La faculté de cantonnement de l'émolument des articles 1002-1 et 1094-1 alinéa 2 du Code civil

Publié le par simehtimmopatriiraton

 Le cantonnement de l'émolument est à la croisée des stratégies patrimoniales familiales car il est le barycentre de volontés : explications...

 

Mécanisme récent faisant parti du (f)lot des nouveautés de la loi du 23 juin 2006, le cantonnement de l'émolument est cette mesure de souplesse permettant au gratifié de prendre moins que ce que le disposant lui proposait.

A bien y réfléchir, la situation n’est pas nouvelle : on trouve déjà du "tout ou rien" avec l’acceptation ou la renonciation à succession, à libéralité ; du "ceci ou cela" avec l’option dans le cadre de libéralités entre époux à cause de mort au profit du conjoint lui permettant de choisir, si le disposant lui en a laissé la possibilité, parmi les trois options de l'article 1094-1 du Code civil. Cependant, avec le cantonnement on entre un peu plus dans un pouvoir de modulation de la libéralité consentie ce qui en somme peut paraître comme un aboutissement logique d'une libéralisation des libéralités.

La volonté du gratifié entre dès lors au coeur de la stratégie de transmission du disposant : peut être plus que celà, les deux stratégies se mêlent voire s'emmêlent dans le cadre d'un véritable pacte de famille. Deux articles posent le principe, pour le testament et pour la donation de biens à venir :

            - à l'article 1002-1 du Code civil : "sauf volonté contraire du disposant, lorsque la succession a été acceptée par au moins un des héritiers désigné par la loi, le légataire peut cantonner son émoluement sur une partie des biens dont il a été disposé en sa faveur. Ce cantonnement ne constitue pas une libéralité faite par le légataire aux autres successibles."
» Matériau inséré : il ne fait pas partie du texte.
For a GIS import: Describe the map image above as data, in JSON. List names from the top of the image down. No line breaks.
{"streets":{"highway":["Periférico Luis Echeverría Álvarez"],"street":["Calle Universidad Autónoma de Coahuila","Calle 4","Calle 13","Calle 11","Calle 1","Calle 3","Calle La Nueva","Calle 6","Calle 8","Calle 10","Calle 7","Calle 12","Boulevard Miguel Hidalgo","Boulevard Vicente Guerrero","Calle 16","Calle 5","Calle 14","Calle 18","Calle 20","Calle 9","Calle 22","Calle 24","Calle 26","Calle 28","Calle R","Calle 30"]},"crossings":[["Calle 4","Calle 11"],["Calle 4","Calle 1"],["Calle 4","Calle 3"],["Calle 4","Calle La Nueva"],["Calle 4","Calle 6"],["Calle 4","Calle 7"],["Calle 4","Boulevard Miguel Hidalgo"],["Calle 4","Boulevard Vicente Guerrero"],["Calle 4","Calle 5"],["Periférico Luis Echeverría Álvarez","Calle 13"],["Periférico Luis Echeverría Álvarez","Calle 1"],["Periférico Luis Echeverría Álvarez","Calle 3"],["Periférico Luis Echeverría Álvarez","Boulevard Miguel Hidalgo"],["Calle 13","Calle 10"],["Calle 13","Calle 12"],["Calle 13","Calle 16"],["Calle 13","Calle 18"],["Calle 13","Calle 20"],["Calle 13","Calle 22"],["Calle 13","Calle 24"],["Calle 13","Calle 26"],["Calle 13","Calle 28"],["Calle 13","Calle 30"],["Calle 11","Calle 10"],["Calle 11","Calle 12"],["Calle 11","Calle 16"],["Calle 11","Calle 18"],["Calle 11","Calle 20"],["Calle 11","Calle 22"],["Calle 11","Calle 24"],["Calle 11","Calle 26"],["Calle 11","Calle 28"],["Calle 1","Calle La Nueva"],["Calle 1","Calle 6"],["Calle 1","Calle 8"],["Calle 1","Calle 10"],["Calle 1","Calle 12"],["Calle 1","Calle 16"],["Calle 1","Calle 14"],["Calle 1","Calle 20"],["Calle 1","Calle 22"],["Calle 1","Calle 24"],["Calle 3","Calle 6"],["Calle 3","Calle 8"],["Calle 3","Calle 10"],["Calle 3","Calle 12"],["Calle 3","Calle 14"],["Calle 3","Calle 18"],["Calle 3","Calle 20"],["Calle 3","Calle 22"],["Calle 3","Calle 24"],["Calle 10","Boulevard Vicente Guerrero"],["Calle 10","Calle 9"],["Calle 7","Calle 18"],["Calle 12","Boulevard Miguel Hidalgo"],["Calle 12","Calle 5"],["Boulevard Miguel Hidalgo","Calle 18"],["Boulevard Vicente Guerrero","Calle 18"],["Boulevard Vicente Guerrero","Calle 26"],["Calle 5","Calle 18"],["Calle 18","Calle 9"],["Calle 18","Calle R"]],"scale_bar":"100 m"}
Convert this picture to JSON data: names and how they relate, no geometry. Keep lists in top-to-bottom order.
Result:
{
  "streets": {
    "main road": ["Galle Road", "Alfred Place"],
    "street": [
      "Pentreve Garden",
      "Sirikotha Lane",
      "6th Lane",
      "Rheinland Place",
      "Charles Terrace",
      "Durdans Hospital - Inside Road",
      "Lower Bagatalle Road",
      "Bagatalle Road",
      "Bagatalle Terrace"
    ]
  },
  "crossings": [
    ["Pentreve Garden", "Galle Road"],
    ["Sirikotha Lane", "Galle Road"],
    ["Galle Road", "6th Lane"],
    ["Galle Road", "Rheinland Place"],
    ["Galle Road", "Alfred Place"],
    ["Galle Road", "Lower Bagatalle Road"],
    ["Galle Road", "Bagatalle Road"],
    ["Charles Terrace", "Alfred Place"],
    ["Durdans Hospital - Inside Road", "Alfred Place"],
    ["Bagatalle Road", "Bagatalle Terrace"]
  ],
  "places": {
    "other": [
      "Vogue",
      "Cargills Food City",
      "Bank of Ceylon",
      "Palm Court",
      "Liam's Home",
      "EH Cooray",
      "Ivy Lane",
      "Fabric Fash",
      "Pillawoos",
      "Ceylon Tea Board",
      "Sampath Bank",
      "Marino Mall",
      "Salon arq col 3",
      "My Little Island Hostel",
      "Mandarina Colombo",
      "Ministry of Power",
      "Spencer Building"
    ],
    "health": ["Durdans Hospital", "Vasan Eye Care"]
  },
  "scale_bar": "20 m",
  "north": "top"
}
        - à l'article 1094-3 alinéa 2 du Code civil "sauf stipulation contraire du disposant, le conjoint survivant peut cantonner son émolument sur une partie des biens dont il a été disposé en sa faveur. Cette limitation ne peut être considérée comme une libéralité faite aux autres successibles."

 

Le bénéficiaire de la libéralité va pouvoir décider de limiter l'émolument de la libéralité qui lui a été consentie selon des modalités qui seront analysées après une tentative de détermination des contours de la nature juridique du mécanisme.

 

Nature juridique: une libéralité disqualifiée légalement

Opportunité

A première vue, quel instrument de souplesse ! Un exemple liminaire pour aiguiser l'appétit : bien souvent des libéralités universelles en usufruit sont consenties entre époux ou entre partenaires ou concubins. Monsieur, non marié, décède laissant pour lui succéder son fils,  en ayant légué la quotité disponible de son patrimoine à sa partenaire (également mère), soit 1/2. Celle-ci, au moment du choix de l'acceptation du legs et sous réserve de l'acceptation de la succession par le fils pourrait limiter le quantum de l'émolument dont elle a été gratifiée ce qui permettrait de transférer à l'enfant plus que sa part réservataire. La veuve concubine, mais néanmoins mère, pourra donc conserver ce dont elle aura besoin (un appartement, des liquidités) le reste étant "laissé" dans la masse successorale et transmis selon les règles de la dévolution légale au fils du défunt. 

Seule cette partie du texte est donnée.